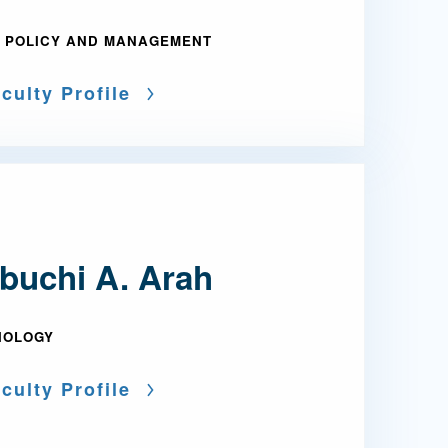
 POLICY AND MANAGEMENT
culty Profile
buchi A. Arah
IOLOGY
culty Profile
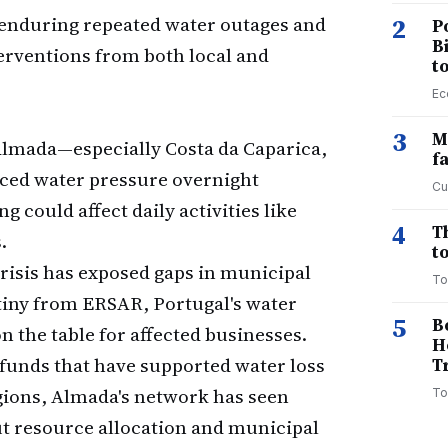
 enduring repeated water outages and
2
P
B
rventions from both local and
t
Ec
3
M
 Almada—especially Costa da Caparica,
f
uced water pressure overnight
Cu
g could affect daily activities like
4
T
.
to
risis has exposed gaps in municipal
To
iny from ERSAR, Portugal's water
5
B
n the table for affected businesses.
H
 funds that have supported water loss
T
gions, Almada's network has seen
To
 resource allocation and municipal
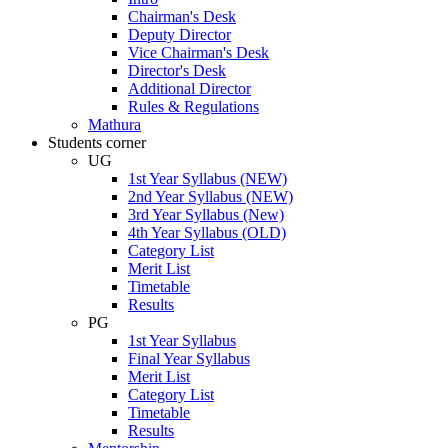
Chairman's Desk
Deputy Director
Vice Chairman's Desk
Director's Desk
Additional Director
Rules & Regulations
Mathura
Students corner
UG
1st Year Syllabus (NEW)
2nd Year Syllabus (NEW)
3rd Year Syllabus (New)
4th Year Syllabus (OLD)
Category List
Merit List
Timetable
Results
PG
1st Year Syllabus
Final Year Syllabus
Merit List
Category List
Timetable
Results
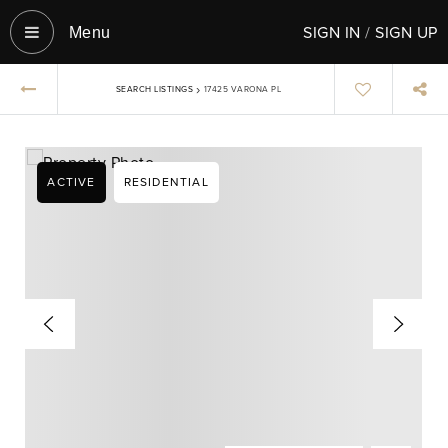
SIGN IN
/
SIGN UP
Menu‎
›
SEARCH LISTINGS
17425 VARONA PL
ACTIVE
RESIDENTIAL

- - -

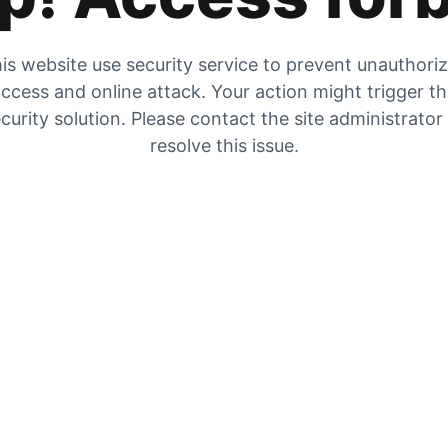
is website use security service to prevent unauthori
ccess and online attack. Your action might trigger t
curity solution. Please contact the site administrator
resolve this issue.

- - -

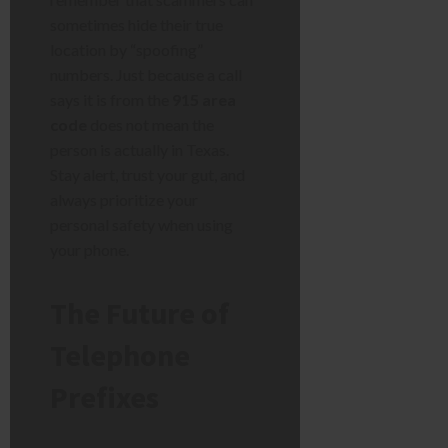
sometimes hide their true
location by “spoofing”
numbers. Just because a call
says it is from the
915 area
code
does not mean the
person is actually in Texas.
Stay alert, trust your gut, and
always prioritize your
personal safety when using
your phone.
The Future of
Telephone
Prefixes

- - -

## Exercise instructions
In the listing above, find the line with "funds that have supported water loss" and output it and every line after it up to and including the line with "RESIDENTIAL", exactly, minus the pictures.

## Output below
 funds that have supported water loss
T
gions, Almada's network has seen
To
 resource allocation and municipal
Chairman's Desk
Deputy Director
Vice Chairman's Desk
Director's Desk
Additional Director
Rules & Regulations
Mathura
Students corner
UG
1st Year Syllabus (NEW)
2nd Year Syllabus (NEW)
3rd Year Syllabus (New)
4th Year Syllabus (OLD)
Category List
Merit List
Timetable
Results
PG
1st Year Syllabus
Final Year Syllabus
Merit List
Category List
Timetable
Results
SIGN IN
/
SIGN UP
Menu‎
›
SEARCH LISTINGS
17425 VARONA PL
ACTIVE
RESIDENTIAL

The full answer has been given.